Half of all automotive cyberattacks in history occurred in 2021 alone—almost 140% more than in 2020.
That’s according to Upstream Security Ltd., a startup offering a cloud-based automotive cybersecurity and data analytics platform, which is opening its first vehicle security operations center outside of its native Israel in Ann Arbor, Michigan.
The number of connected vehicles on the road has soared, and automakers including the Detroit Three have plans to add millions more over the rest of the decade, offering over-the-air updates, on-demand features and technology benefits that customers demand.
However, this also means they can be vulnerable to cyber-attacks that can steal personal information, take control of car functions and even potentially give hackers access to the larger electrical grid. And these threats are growing, with automakers and smart mobility providers accounting for 6 percent of attack targets so far in 2022, up from 2 percent last year.

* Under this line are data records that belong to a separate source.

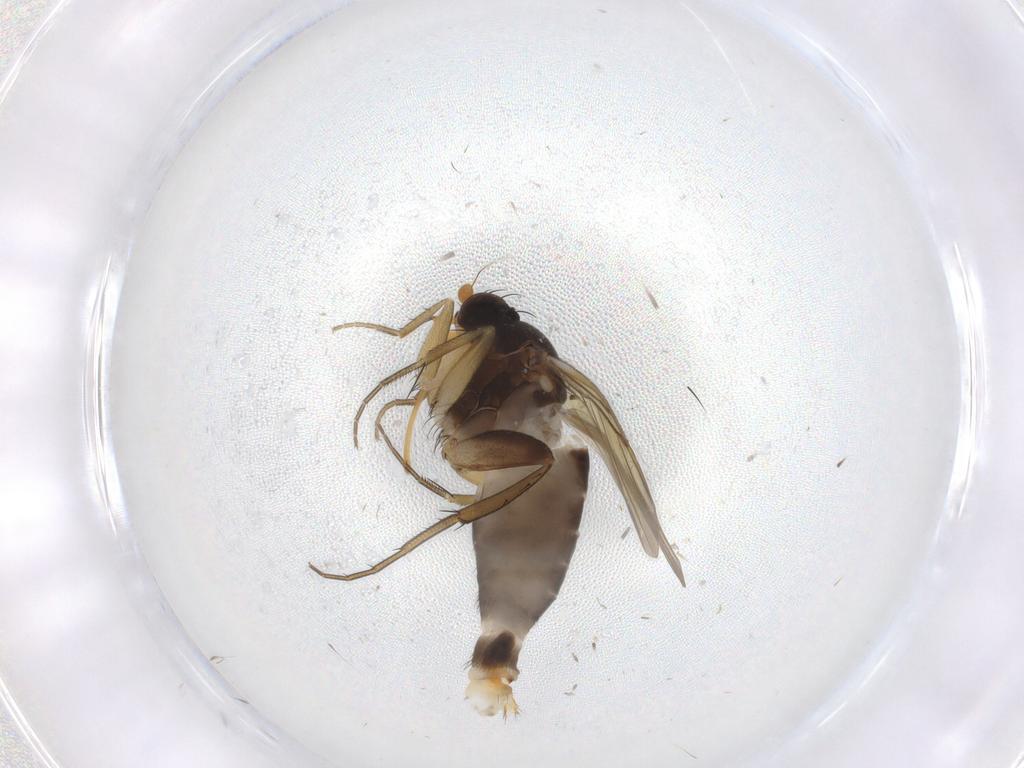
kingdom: Animalia
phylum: Arthropoda
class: Insecta
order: Diptera
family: Phoridae
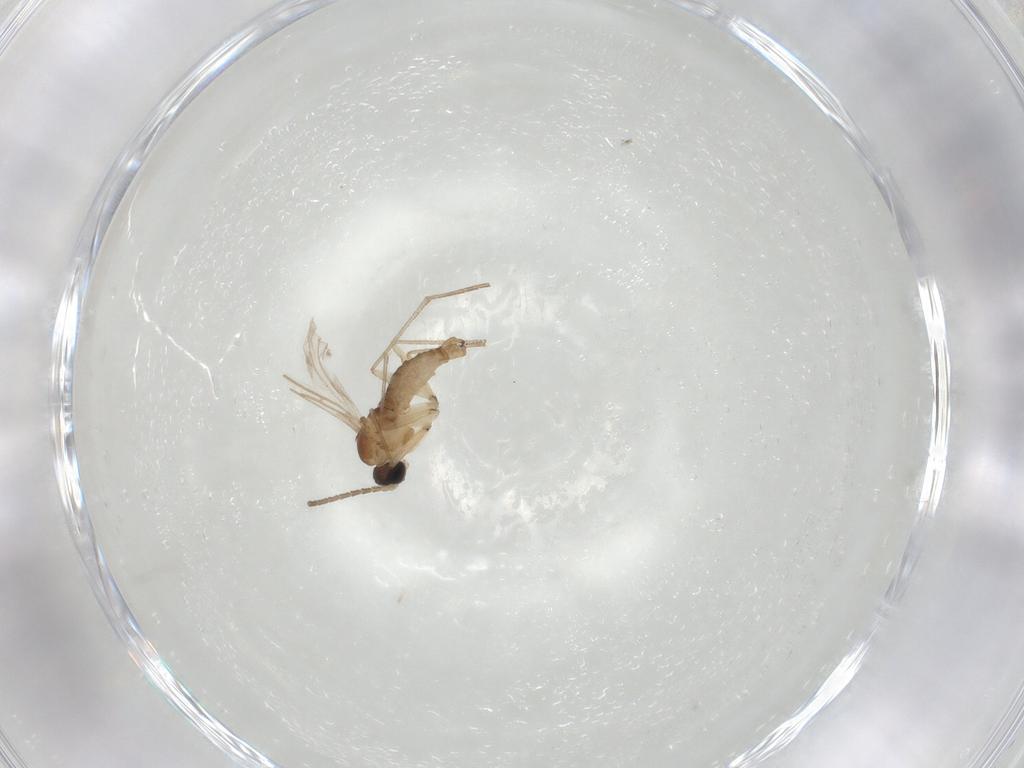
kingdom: Animalia
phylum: Arthropoda
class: Insecta
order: Diptera
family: Sciaridae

“The automotive industry is now at a point where cars, trucks and vehicles are really becoming just another device,” said Richard Forneau, assistant director of the Cybersecurity Center at the University of Maryland, Baltimore County. “You have smart phones, Amazon Alexas, cars are now just another smart device. As such, they are always connected. There are a number of security issues for any other always-on device. With every new technology that becomes popular, you will see an increase in attacks.
This is where Upstream comes in. By working with automakers, it offers a layer of protection to identify and combat attackers, which is a requirement to regulate the services, says CEO Yoav Levy.
“This is critical infrastructure (that) needs to be taken very seriously not only by the car company or the fleet owners,” he said, “but also by the government.”
Hackers can search for personal information such as credit card numbers to unlock and start vehicles to be stolen, and to access electric vehicle charging stations to install ransomware, disable them as a means of cyberwarfare, or even to access the larger electrical grid, Levy said. It also has the potential to disrupt supply chains, supplies and other services.
“The impact is much more than if someone has an enterprise and steals their data,” Levy said. “The damage to the brand is very great.”
Also, he said, vehicles are more vulnerable when they use public charging stations or receive over-the-air updates, which the industry is rapidly expanding.
Upstream has the ability to cover 90 percent of potential attacks on a vehicle’s security, he said. From its customers, it receives information coming from and to connected vehicles, charging stations and other digital applications that are collected in the cloud. Upstream’s platform performs security analysis and uses machine learning models to look for known and unknown anomalies in data.
The company has hundreds of manuals generated from different use cases, from the moment anomalies are detected to actions that can be taken to protect the vehicle or information. Depending on the type of attack, some actions are automatic, while others may take longer. Actions may also include disabling the SIM card in a vehicle, working with the automaker’s cybersecurity team, and contacting the driver.
“We’re providing some sort of bird’s-eye view of the entire fleet,” Levy said. “And it’s monitored by cybersecurity experts. Once they detect a threat or an anomaly, they can actually respond in near real-time with textbooks and actually reduce the risk.”
In this way, Upstream was not only able to offer protections to new vehicles, but also to existing connected vehicles already on the road, which was one of the company’s goals when it launched in 2017.
Upstream today monitors around 12 million vehicles. Its center in Ann Arbor will be responsible for several million.
Levy declined to say whether Upstream was working with one of the Detroit automakers, citing the sensitive nature of cybersecurity. However, it has received more than $100 million in four funding rounds. Backers include the alliance between Renault, Nissan and Mitsubishi, Volvo Group, BMW and Hyundai Motor Co., as well as insurance companies, mobility firms and other investors. Levy declined to discuss the firm’s financial details.
The Ann Arbor center will be open 24/7. Upstream trains 10 people for the center but employs both full- and part-time staff. Today there are 130 employees worldwide. Levy recommends computer science degrees for those interested in the job, though it’s not required for the job.
Upstream chose Ann Arbor for access to Southeast Michigan’s customer base and automotive knowledge base. In Israel, where there is conscription for its citizens, many people have experience in cybersecurity, and Upstream offers training on its automotive application.
In Michigan, it’s the exact opposite. Upstream hopes to tap into deep-rooted industry knowledge in the state and offers cybersecurity job training for it.
“We can learn a lot from them around their deep automotive experience,” Levy said. “In Israel, we don’t have a car company that makes cars, so our knowledge of the car industry is very limited.”
The center is further evidence of how Michigan’s experience in automotive transportation gives it an edge in fostering an ecosystem that supports the cars of the future.
“Companies continue to invest in Michigan because of our world-class talent, quality of life, low cost of doing business and culture of innovation,” Trevor Paul, Michigan’s chief mobility officer, said in a statement. “Michigan remains committed to being the global epicenter of the next automotive revolution, and we applaud Upstream’s continued success and investment in Michigan’s autonomous and electrified future.”
Upstream expects its Ann Arbor center to be fully operational by the end of the year. It is looking to open a vehicle security operation at the center in Japan as well.